Disaster Recovery and High Availability
There is always something to learn when nature creates ruckus such as the recent Japan earthquake plus tsunami cascading its effect on radiation leak but through man-made nuclear reactors. Most of the organizations create Disaster recovery (DR) processes and DR data centers to ensure that the businesses work as usual or with minimum downtime. Most of the IT platform kicks up activity in DR center if the main Infrastructure data center gets affected by similar disasters though even on very lesser scale such as a simple case of power failure.
A simple question is what is the effective way to plan and create strategy for DRs and high availability? There are some traditional but effective thoughts to it.
1) DR centers need to be geographically separated in risk assessment of disaster that a center could be prone to. For e.g., having one Data center in Houston, Texas and other in Morgan City, Louisiana is not of much help as both are similarly prone to Hurricanes. Similarly even having one in Indonesia and other in Hawaii though geographically separated have similar risk profiles.
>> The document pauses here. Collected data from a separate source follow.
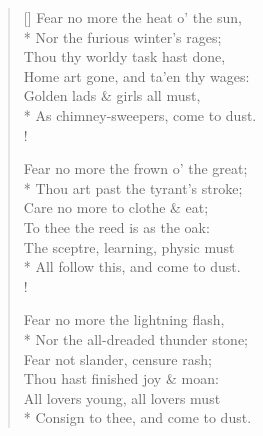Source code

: \documentclass[MAIN]{subfiles}
\begin{document}
\settowidth{\versewidth}{Fear no more the heat o' the sun,}
\begin{verse}[\versewidth]
Fear no more the heat o' the sun,\\*
\vin Nor the furious winter's rages;\\
Thou thy worldy task hast done,\\
\vin Home art gone, and ta'en thy wages:\\
Golden lads \& girls all must,\\*
As chimney-sweepers, come to dust.\\!

Fear no more the frown o' the great;\\*
\vin Thou art past the tyrant's stroke;\\
Care no more to clothe \& eat;\\
\vin To thee the reed is as the oak:\\
The sceptre, learning, physic must\\*
All follow this, and come to dust.\\!

Fear no more the lightning flash,\\*
\vin Nor the all-dreaded thunder stone;\\
Fear not slander, censure rash;\\
\vin Thou hast finished joy \& moan:\\
All lovers young, all lovers must\\*
Consign to thee, and come to dust.
\end{verse}
\end{document}
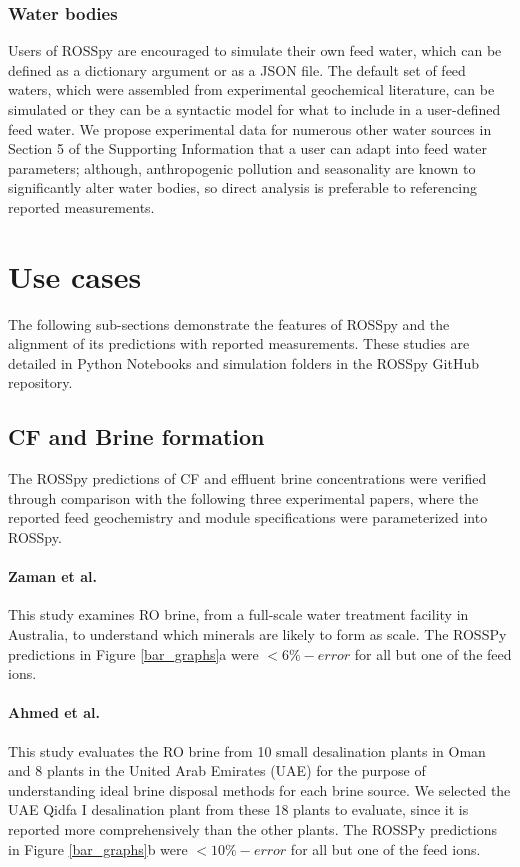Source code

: \subsubsection{Water bodies}
Users of ROSSpy are encouraged to simulate their own feed water, which can be defined as a dictionary argument or as a JSON file. The default set of feed waters, which were assembled from experimental geochemical literature, can be simulated or they can be a syntactic model for what to include in a user-defined feed water. We propose experimental data for numerous other water sources in Section 5 of the Supporting Information that a user can adapt into feed water parameters; although, anthropogenic pollution \cite{Chen2008SourcesSea} and seasonality \cite{Sarthou2001SeasonalSea} are known to significantly alter water bodies, so direct analysis is preferable to referencing reported measurements. 

\section{Use cases}
The following sub-sections demonstrate the features of ROSSpy and the alignment of its predictions with reported measurements. These studies are detailed in Python Notebooks and simulation folders in the ROSSpy GitHub repository.

\subsection{CF and Brine formation}
The ROSSpy predictions of CF and effluent brine concentrations were verified through comparison with the following three experimental papers, where the reported feed geochemistry and module specifications were parameterized into ROSSpy. 

\paragraph{Zaman et al.\cite{Zaman2015DownstreamCompounds}}
This study  examines RO brine, from a full-scale water treatment facility in Australia, to understand which minerals are likely to form as scale. The ROSSPy predictions in Figure \ref{bar_graphs}a were $<6\%-error$ for all but one of the feed ions.

\paragraph{Ahmed et al.\cite{Ahmed2001BrineEmirates}}
This study  evaluates the RO brine from 10 small desalination plants in Oman and 8 plants in the United Arab Emirates (UAE) for the purpose of understanding ideal brine disposal methods for each brine source. We selected the UAE Qidfa I desalination plant from these 18 plants to evaluate, since it is reported more comprehensively than the other plants. The ROSSPy predictions in Figure \ref{bar_graphs}b were $<10\%-error$ for all but one of the feed ions.

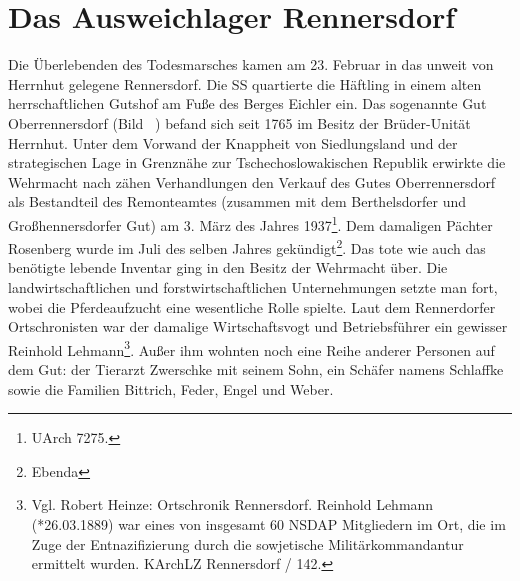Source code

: \section{Das Ausweichlager Rennersdorf}

Die Überlebenden des Todesmarsches kamen am 23. Februar in das unweit von Herrnhut gelegene Rennersdorf. Die SS quartierte die Häftling in einem alten herrschaftlichen Gutshof am Fuße des Berges Eichler ein.
Das sogenannte Gut Oberrennersdorf (Bild ~) befand sich seit 1765 im Besitz der Brüder-Unität Herrnhut.
Unter dem Vorwand der Knappheit von Siedlungsland und der strategischen Lage in Grenz\-nähe zur Tschechoslowakischen Republik erwirkte die Wehrmacht nach zähen Verhandlungen den Verkauf des Gutes Oberrennersdorf als Bestandteil des Remonteamtes (zusammen mit dem Berthelsdorfer und Großhennersdorfer Gut) am 3. März des Jahres 1937\footnote{UArch 7275.}. Dem damaligen Pächter Rosenberg wurde im Juli des selben Jahres gekündigt\footnote{Ebenda}. 
Das tote wie auch das benötigte lebende Inventar ging in den Besitz der Wehrmacht über. Die landwirtschaftlichen und forstwirtschaftlichen Unternehmungen setzte man fort, wobei die Pferdeaufzucht eine wesentliche Rolle spielte. 
Laut dem Rennerdorfer Ortschronisten war der damalige Wirtschaftsvogt und Betriebsführer ein gewisser Reinhold Lehmann\footnote{Vgl. Robert Heinze: Ortschronik Rennersdorf. Reinhold Lehmann (*26.03.1889) war eines von insgesamt 60 NSDAP Mitgliedern im Ort, die im Zuge der Entnazifizierung durch die sowjetische Militärkommandantur ermittelt wurden. KArchLZ Rennersdorf / 142. }. Außer ihm wohnten noch eine Reihe anderer Personen auf dem Gut: der Tierarzt Zwerschke mit seinem Sohn, ein Schäfer namens Schlaffke sowie die Familien Bittrich, Feder, Engel und Weber.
The risk profiles of DR centers should be different and complement each other and not be similar.
2) DR centers are not a Fault Tolerant replacement. This is one mistake which most of the organizations do by using the DR data center as a fault tolerant pair for their applications. For e.g. for any failure of application in the main data center, the corresponding application is failed over or started in the other data center (DR) to maintain high availability. Though this is a easy choice but it is not the objective of DR center. DR center ideally should have a carbon copy of high critical applications (one doesn’t need all applications in case of a disaster) with same configuration up to the hostname and network id such that when it starts, it actually acts as the main infrastructure provider for the duration that is required to bring the main center up without affecting any changes to any applications. The principle is to keep the logical layer IT layer same for the business process whether the physical machines are run in main data center or DR doesn’t matter. The tendency is to make some use of DR since there is a cost to set it up. DR is an insurance against disaster and thus the investment should not be looked on for generating returns.
3) High Availability on the other hand does not directly or indirectly translate to having a back up in a remote center such as DR. HA is to provide mechanism to zero downtime to business during normal business operations. For e.g. an instance of an app A goes down due to any glitches triggered by software or hardware problems, another instance of App A is configured in a different machine in the same DR probably in the same network domain that will pick up the pending work and service the business operations.
4) Having a load balanced configuration (also called active-active) is to serve a different need than fault tolerant configuration (also called active-passive or swappable). Most of the time both are used in hybrid. This only increases the infrastructure footprint unnecessarily adding to the cost.
5) Last but not the least the statement “Cloud computing platforms will take most of the burdens from the organization on this front” is a viable alternative.